Dear 100 Hour Board,

Did any of you get the gum purity example lesson growing up?

-I did

A:

Dear friend,

Yeah, totally. Or a cupcake where the frosting gets licked off, or a crumpled dollar (that one was a little better because it's still worth the same amount, but like...???) and I'm a baby, so this was like... only a handful of years ago. I really wish I wasn't taught that. I wish we focused more on stories of repentance and forgiveness and less on how mistakes make you less desirable. 

Cheers, 

Guesthouse

A:

Dear Me Too,

I didn't get that one specifically, but I did get one about a candy bar--who would want a candy bar that someone else had already taken a bite out of? (Lots of people, that's who, and also women aren't candy bars so let's stop treating them that way.)

-Alta

A:

Dear you,

No, but FLASHBACK ALERT this one time a girl in a seminary lesson for some reason dumped a cake into the trash and I then fell out of my chair hand stretched out to the trash screaming "NOOOOOOOOOOOOOOO!"  because who could anticipate that turn of events like what kind of monster throws away a cake and then later in the lesson pulled out cupcakes from somewhere to share to make her point and acted like it was all better now but it obviously wasn't because cupcakes are inherently inferior to cakes and crimes against pastry had clearly been committed and after school I wanted to go find the cake and rescue it from its dingy rubbish bin prison and eat it but I didn't because who knows and I don't know what lesson I was supposed to learn that day Leah you dessert murderer and sometimes I still think about that cake and cry a little bit and it's been probably fourteen years and the memory is still raw but maybe I did learn something after all because not three hours ago I found part of a pizza in the trash and ate it.

Completed at last,

--Ardilla Feroz

A:

Dear you,

Thank goodness I did not.

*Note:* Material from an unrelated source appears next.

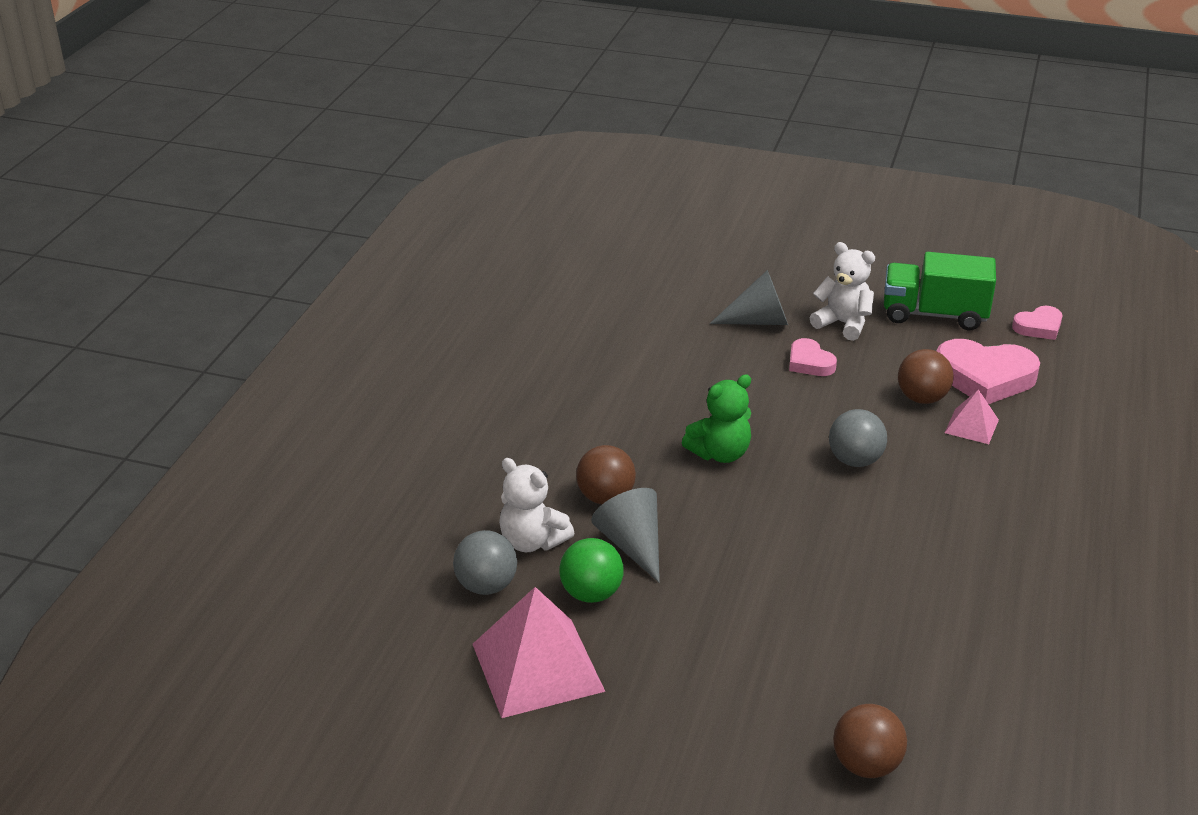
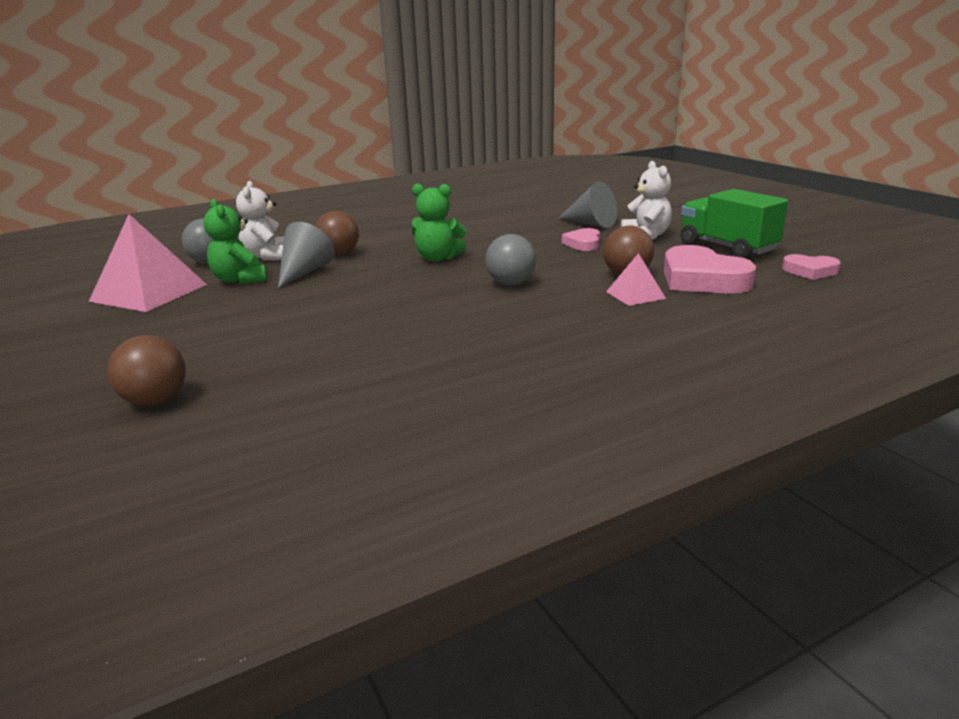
camera: 45 degrees right, 10 degrees down
(591, 593) = (240, 280): green ball -> green teddy bear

Actually I don't remember many of my Young Women's lessons. So maybe I did and I just can't remember?

-guppy of doom

A:

Dear you,

Every time I happen to read your question whilst perusing through the questions inbox, I keep on initially interpreting it as referring to people's actual gums, and am really confused why we'd be getting a lesson about something like gingivitis.